— Set exercise 1 —
Please render the entries, from their first line to the line containing "color zones: curves: ch1" (both included), as a JSON list of strings with one string per line and blank lines omitted.

----- Article

As a ten-year-old child, Mom was surprised that they didn’t speak English. And the fact that the street signs were in both languages. And, as someone who grew up in Virginia, she was surprised they didn’t drink iced tea.

How white it is is surprising, even Toronto is only half minority, and that’s strange. Also, how much less white it has become in an extremely short amount of time. Toronto in the 90s was about as diverse as a Trump rally. Now, it’s way more diverse-still not US city diverse, but much more so than in the day. Once you get out of the city though, Canada is still as pale as snow white in a blizzard. And except for Afro-Caribbeans in Toronto and Haitians in Montreal, it’s all Asian minorities as well which is strange. (Well, First Nations in the Prairie Provinces, but I never get out there.) Traveling through Canada is like going to a Harvard alum dinner.

How fucking drunk are you?

Poor areas seem even poorer and more dreary than poor areas in the U.S.

----------
----- Excerpted data

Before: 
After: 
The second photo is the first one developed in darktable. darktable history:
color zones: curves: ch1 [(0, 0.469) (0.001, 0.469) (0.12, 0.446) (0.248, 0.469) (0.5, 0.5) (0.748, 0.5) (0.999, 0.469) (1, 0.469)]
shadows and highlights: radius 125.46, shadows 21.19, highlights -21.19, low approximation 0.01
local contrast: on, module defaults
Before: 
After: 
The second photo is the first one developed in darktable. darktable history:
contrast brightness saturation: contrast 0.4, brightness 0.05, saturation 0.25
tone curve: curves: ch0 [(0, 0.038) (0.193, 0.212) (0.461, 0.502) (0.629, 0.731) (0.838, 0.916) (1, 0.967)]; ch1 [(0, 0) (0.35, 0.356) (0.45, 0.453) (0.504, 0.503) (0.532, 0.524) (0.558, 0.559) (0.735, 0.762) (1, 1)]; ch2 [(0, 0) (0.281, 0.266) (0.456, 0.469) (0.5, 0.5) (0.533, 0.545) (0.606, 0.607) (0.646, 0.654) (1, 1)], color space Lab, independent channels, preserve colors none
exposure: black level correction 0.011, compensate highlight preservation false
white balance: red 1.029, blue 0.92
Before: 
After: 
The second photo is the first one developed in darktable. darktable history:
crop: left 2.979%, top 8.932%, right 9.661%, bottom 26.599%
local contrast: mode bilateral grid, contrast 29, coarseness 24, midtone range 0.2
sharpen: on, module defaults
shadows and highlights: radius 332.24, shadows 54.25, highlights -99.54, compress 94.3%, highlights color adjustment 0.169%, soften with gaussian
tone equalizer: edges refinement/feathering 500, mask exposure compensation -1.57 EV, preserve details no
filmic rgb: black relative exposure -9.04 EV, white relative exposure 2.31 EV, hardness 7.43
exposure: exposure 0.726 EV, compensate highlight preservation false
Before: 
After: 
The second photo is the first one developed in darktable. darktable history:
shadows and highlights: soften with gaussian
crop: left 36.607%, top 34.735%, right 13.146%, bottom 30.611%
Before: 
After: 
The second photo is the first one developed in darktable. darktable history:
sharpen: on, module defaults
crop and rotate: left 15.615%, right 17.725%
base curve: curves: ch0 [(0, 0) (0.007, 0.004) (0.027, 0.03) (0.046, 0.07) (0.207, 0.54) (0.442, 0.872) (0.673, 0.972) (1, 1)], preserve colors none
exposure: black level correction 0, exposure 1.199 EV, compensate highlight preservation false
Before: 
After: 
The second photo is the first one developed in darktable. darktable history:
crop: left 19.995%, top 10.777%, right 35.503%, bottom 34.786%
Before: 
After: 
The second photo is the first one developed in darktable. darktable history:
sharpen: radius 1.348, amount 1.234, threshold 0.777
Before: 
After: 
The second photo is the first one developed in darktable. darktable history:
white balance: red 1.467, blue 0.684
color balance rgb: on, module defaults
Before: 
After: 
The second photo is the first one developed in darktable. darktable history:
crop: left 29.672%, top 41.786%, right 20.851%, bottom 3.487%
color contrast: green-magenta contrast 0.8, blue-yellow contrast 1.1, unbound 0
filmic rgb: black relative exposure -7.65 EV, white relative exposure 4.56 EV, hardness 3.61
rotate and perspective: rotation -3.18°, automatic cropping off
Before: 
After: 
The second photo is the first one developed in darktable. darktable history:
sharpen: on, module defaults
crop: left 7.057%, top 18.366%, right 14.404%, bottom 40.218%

----------

— Set exercise 2 —
Extend the piece on impressions of Canada from the point where it stops.

— Expected answer 1 —
[
  "Before: ",
  "After: ",
  "The second photo is the first one developed in darktable. darktable history:",
  "color zones: curves: ch1 [(0, 0.469) (0.001, 0.469) (0.12, 0.446) (0.248, 0.469) (0.5, 0.5) (0.748, 0.5) (0.999, 0.469) (1, 0.469)]"
]

— Expected answer 2 —
And Mackintosh Toffee is fucking awesome. You can usually buy it in the poor areas.

Quebec’s geography surprised me. In October, Mrs. SMV and I met friends in western Massachusetts and drove up to Montreal.

Which meant going through Vermont and the Green Mountains, which seemed to comprise the whole state.

But when we got to Quebec, it was as if the Canadians had closed the border to any landmass taller than a hillock. Got through the checkpoint (where the guard was cool and efficient, but by no means rude) and bam! Suddenly, we’re in eastern North Carolina, but with grain silos.

We frequently vacation in the Outer Banks, which means driving through rural N.C., and that’s exactly what southeastern Quebec reminded me of: small towns, gently rolling fields, two-lane highways.

Montreal seemed like a fairly generic North American city. It was nice, but I feel no need to go back. We loved Quebec City, though. Reading back through this thread, I see I wasn’t the only one to be surprised at the number of monoglot francophones in QC; I figured that in a tourist city, most citizens would have at least enough English to, for example, sell me a pain au chocolat. And I also noticed how strongly accented English-speaking Quebecois were.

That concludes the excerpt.